When building new services, you will be tempted to push logic up into middleware where it can be leveraged by multiple services. In theory this provides reusability and deduplication. But in practice you are likely to slow down feature development
Apply middleware logic judiciously and consider if that logic should belong in its own service rather than in middleware.
Most teams transitioning from monolith to microservices start with the code. Many teams unfortunately stop there, leaving a shared database untouched.
By splitting out the code but not data, we have made the code more complex while not deriving the benefits of separate services. We are still at the mercy of a single point of failure where multiple teams and services must still communicate heavily to avoid stepping on each other’s toes.
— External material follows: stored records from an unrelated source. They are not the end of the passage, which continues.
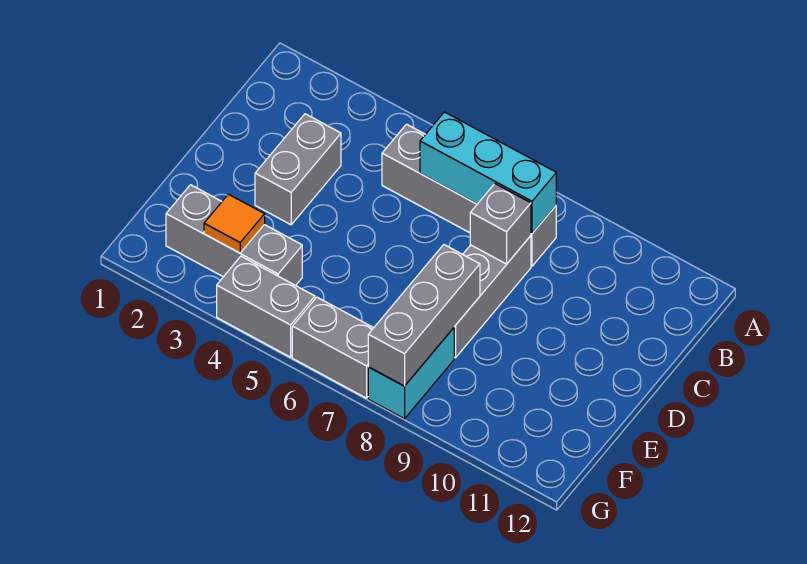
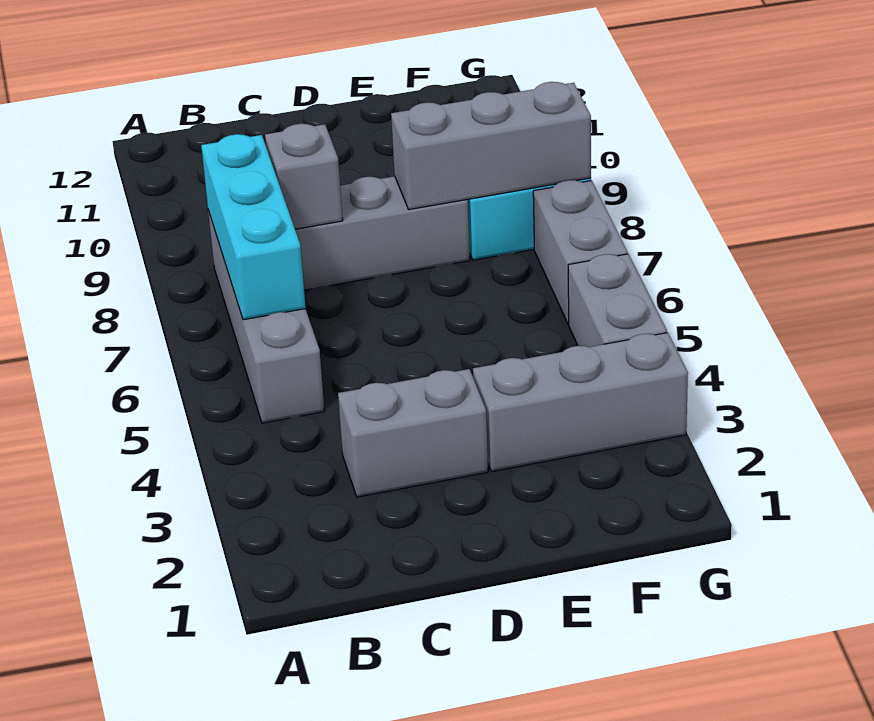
grey 1x3 brick [166,185,302,286] -> grey 1x3 brick turned to [473,333,688,472]
orange 1x1 tile [204,194,265,253] -> none

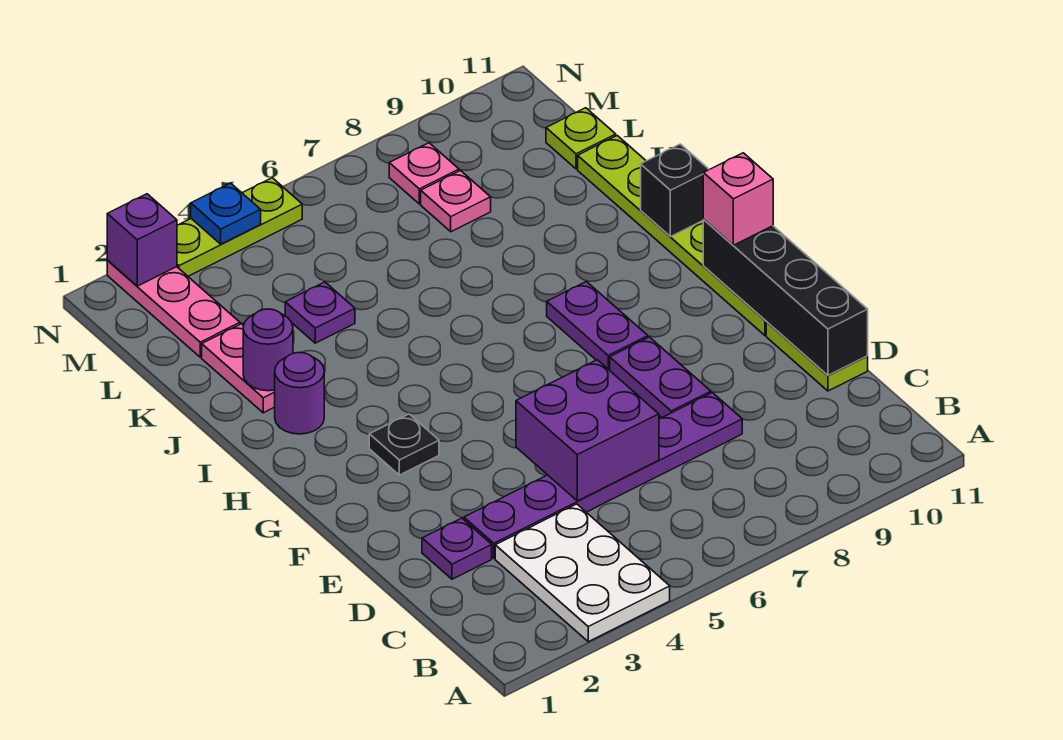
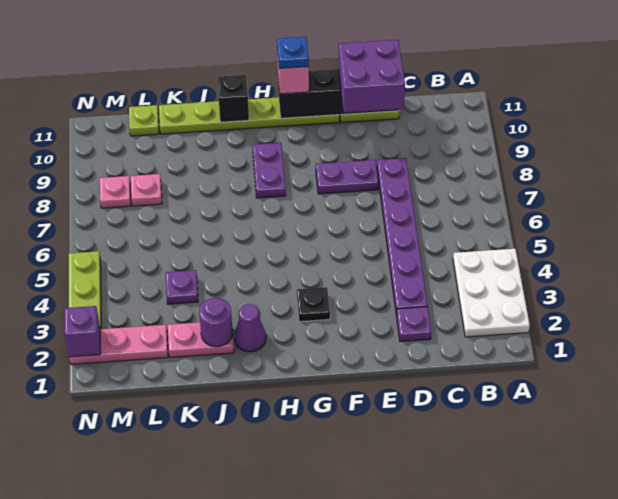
white 2x3 plate [495,504,670,642] -> white 2x3 plate turned to [453,249,530,337]
purple 2x2 brick [516,360,659,501] -> purple 2x2 brick moved to [338,40,405,113]
purple 1x2 plate [547,282,648,370] -> purple 1x2 plate turned to [252,143,286,198]
purple 1x1 round brick [275,352,324,434] -> purple 1x1 cone [235,304,266,352]
blue 1x1 plate [191,183,261,244] -> blue 1x1 plate moved to [277,37,309,69]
The harder parts about splitting out the data are usually:
The difficulty of splitting data sources is another reason to judiciously separate services, not go all-in at once. Take your data migrations one at a time.
Spotify uses a modular monolith, where modules encapsulate a single problem domain. These modules can be independently managed by the appropriate team. When your code follows a modular monolith architecture, you have options along the way of deciding which modules to split out into separate services.
Service oriented architectures require services to communicate through APIs. Sometimes those APIs can be REST endpoints, other times they are things like event buses. In any case, it’s important that your API contracts remain stable and predictable for consumers to avoid breakage.
Trouble happens when API endpoints are built on magic code, for instance a data model that gets automatically decoded to JSON for external consumption. You may change some internal on the data model and not realize the downstream effects on consumers. Instead of relying on magic, be more explicit about what fields and data gets returned for consumption in each of your API endpoints.